You are making a valid point, and honestly I think you and @css-1029 are right that the behavior is inconsistent.

To answer your two questions directly:

1. YES, the schema evolution step should ideally follow the same case-insensitivity contract as the rest of the query engine. When spark.sql.caseSensitive is false (the default), all column resolution should be case-insensitive, including the internal mapping that schema evolution performs. The fact that the schema evolution mapper treats NEST_COL and nest_col as potentially distinct mappings, while the SET clause resolver treats them as the same column, is an inconsistency in how the two subsystems handle casing.

2. YES, you are correct in principle. If the user-facing SQL contract is case-insensitive, sub-implementations that operate on column names should normalize casing before comparing. The schema evolution layer performing a case-sensitive comparison internally while the rest of the query engine is case-insensitive creates the exact contradiction you are describing.

So the practical summary is: this is a gap in how schema evolution interacts with case-insensitive column resolution. The workaround (normalizing your source column casing to match the target before the MERGE) is straightforward, but you are right that it should not be necessary if the system consistently honored its own case-insensitivity setting.

If you feel strongly about this, I would encourage you to file a feature request or bug report through your Databricks support channel or if you don't have support, use the Databricks Ideas portal at https://ideas.databricks.com. Raising it there helps the engineering team prioritize a fix, because this is the kind of edge case that benefits from real user feedback to drive the priority.

* This reply used an agent system I built to research and draft this response based on the wide set of documentation I have available and previous memory.
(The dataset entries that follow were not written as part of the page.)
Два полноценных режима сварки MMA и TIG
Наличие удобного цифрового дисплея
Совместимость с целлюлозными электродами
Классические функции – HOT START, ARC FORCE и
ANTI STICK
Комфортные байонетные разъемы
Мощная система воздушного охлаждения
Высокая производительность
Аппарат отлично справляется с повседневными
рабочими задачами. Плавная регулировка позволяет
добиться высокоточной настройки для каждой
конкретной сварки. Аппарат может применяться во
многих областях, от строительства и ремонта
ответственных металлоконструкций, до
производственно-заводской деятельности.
I personally review the draft for any obvious issues and for monitoring system reliability and update it when I detect any drift, but there is still a small chance that something is inaccurate, especially if you are experimenting with brand new features.

If this answer resolves your question, could you mark it as "Accept as Solution"? That helps other users quickly find the correct fix.

SteveOstrowski
Databricks Employee
Databricks Employee

Hi @Dhruv-22 ,

I did check with our product teams and they agree with what I wrote above, and that if you have a support contract to open a ticket about it. They are aware of this behavior and the workaround needed. However, they haven't seen this affect a customer in practice. So, if you feel strongly enough about it to log a ticket, please do so.

Thanks!

Hey @SteveOstrowski 

Thanks for the effort and suggestion. I have given the feedback via databricks feedback. I don't have any support though.